I’m trying to reinstall PureOS but the installer crashes on the erase disk option when I put in the matching password. I think my partitions may be a bit out of wack. like I said above I was able to get debian 10 running again as a back up so I could re-partition the disk if need be, but I don’t know exactly what to do. This has been such a headache I just need this computer working again. When I ordered the computer I also ordered an official PureOS install USB key thinking if I had any problems it would be an easy way to reset my computer, that’s the installation media I’ve been using.

Any help would be greatly appreciated.
Thanks

Best to contact support officially and directly.

If you have a PureOS install USB flash drive, there ought to be 100% reliable instructions that guarantee to give you a vanilla working computer, no matter what you have previously installed - under the assumption that you have no important content on the disk (i.e. you either backed it up for later restoration or you were just trying things out and there is no important content) and hence can blow everything away and start again. Only my opinion of course.

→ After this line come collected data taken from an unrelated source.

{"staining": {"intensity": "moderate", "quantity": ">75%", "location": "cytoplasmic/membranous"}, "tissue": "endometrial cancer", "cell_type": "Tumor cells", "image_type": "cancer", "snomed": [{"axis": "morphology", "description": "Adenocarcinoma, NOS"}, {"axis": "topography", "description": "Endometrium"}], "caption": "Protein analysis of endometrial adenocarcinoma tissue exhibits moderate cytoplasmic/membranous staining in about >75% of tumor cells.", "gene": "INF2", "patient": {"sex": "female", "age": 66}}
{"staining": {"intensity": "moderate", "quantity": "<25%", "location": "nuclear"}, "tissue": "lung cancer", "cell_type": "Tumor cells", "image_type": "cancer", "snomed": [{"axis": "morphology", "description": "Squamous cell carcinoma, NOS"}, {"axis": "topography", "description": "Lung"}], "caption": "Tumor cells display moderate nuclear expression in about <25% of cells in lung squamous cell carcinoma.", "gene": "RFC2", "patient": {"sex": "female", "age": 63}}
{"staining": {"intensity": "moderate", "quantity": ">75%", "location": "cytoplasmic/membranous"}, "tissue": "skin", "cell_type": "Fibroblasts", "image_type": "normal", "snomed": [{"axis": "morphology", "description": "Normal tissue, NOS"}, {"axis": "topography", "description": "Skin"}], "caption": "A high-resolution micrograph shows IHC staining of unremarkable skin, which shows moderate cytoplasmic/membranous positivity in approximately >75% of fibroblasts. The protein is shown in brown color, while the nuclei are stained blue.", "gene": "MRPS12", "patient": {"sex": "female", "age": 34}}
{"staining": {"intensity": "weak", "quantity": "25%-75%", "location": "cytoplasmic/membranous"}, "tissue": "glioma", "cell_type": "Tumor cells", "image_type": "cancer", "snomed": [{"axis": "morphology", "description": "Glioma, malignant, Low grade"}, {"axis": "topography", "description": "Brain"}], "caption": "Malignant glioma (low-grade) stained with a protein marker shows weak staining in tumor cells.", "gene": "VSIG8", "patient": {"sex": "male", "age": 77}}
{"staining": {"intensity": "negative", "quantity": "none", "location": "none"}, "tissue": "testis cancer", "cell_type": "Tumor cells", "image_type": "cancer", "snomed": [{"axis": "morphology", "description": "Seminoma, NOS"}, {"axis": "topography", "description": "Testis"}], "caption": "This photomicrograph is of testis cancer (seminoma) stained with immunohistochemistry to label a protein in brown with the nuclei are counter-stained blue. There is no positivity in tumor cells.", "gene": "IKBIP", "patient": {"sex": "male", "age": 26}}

Good call, thanks for the reply. I’ll reach out to support directly, I ended up figuring it out although it’s been an all day process at this point, I had the thought to reinstall debian 10 without llvm Just to straighten out my partitions then try installing PureOS again and that worked. Now I just have to figure out how to fix my bluetooth.

There is discussion in this forum that Bluetooth simply doesn’t work with PureOS because there is no free driver / firmware for the Bluetooth component of the wireless module. You should ask Purism directly to confirm that that is still the current state.

If so, given the history that you document above (you might need a rest), I would hesitate to suggest that you try to work around that by installing non-free software. It depends whether you really need Bluetooth. If you do, there are other topics on doing that. Bluetooth not working out of the box

Yeah thanks for pointing that out. I ended up contacting Purism technical support and that’s what they told me. The person who I interacted with was super helpful and replied very quickly.